Te chorobę łatwo możesz pokonać np signum 33, oprysk zapobiegawczy od kwietnia do maja, albo oprysk interwencyjny od czerwca aż do października. Radze zastosować, szkoda plonu.
I posłuchaj rady Seebbeka.
Te chorobę łatwo możesz pokonać np signum 33, oprysk zapobiegawczy od kwietnia do maja, albo oprysk interwencyjny od czerwca aż do października. Radze zastosować, szkoda plonu.

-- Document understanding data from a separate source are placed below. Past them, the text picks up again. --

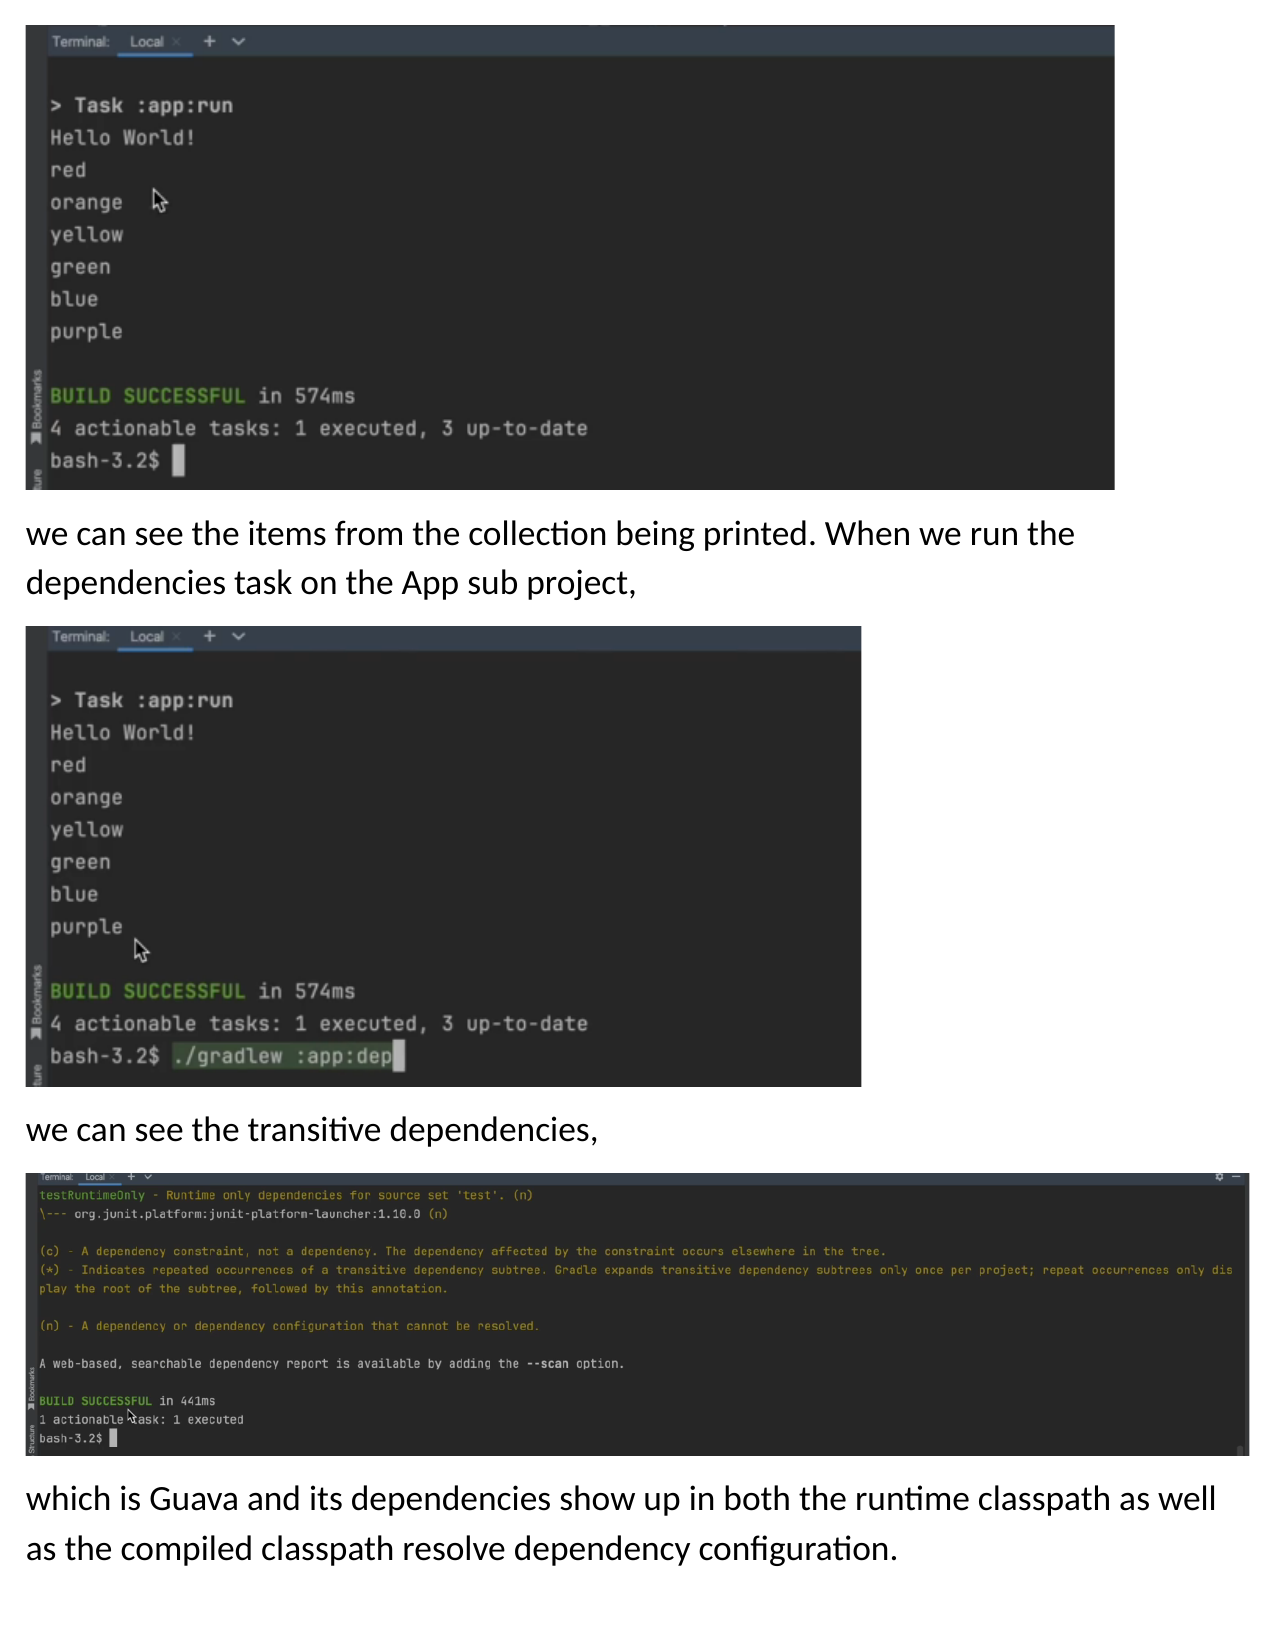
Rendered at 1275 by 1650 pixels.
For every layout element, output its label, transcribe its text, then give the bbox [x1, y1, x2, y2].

text we can see the items from the collection being printed. When we run the dependencies task on the App sub project, [26, 511, 1249, 604]
picture [25, 25, 1115, 490]
text which is Guava and its dependencies show up in both the runtime classpath as well as the compiled classpath resolve dependency configuration. [26, 1476, 1249, 1569]
text we can see the transitive dependencies, [26, 1107, 1249, 1151]
picture [25, 1173, 1250, 1456]
picture [25, 626, 862, 1087]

I posłuchaj rady Seebbeka.
Pozdrawiam! Gienia.
Re: Orzech włoski - Jacek
Sypię mu popiół liściasty,wapno ogrodnicze,oraz dolomit-ten ostatni najwolniej działa.Dostaje też NPK oraz solidną ilość obornika granulowanego-mieszanego.Regularnie sypię.Plony w ubiegłym roku były w 97 % zjedzone.Nie sa w środku czarne,no może oprócz kilku egzemplarzy.Soda oczyszczona rzeczywiście może nie pomoże lecz także nie zaszkodzi,a jestem ciekaw efektu,czy trochę spowolni antraknozę.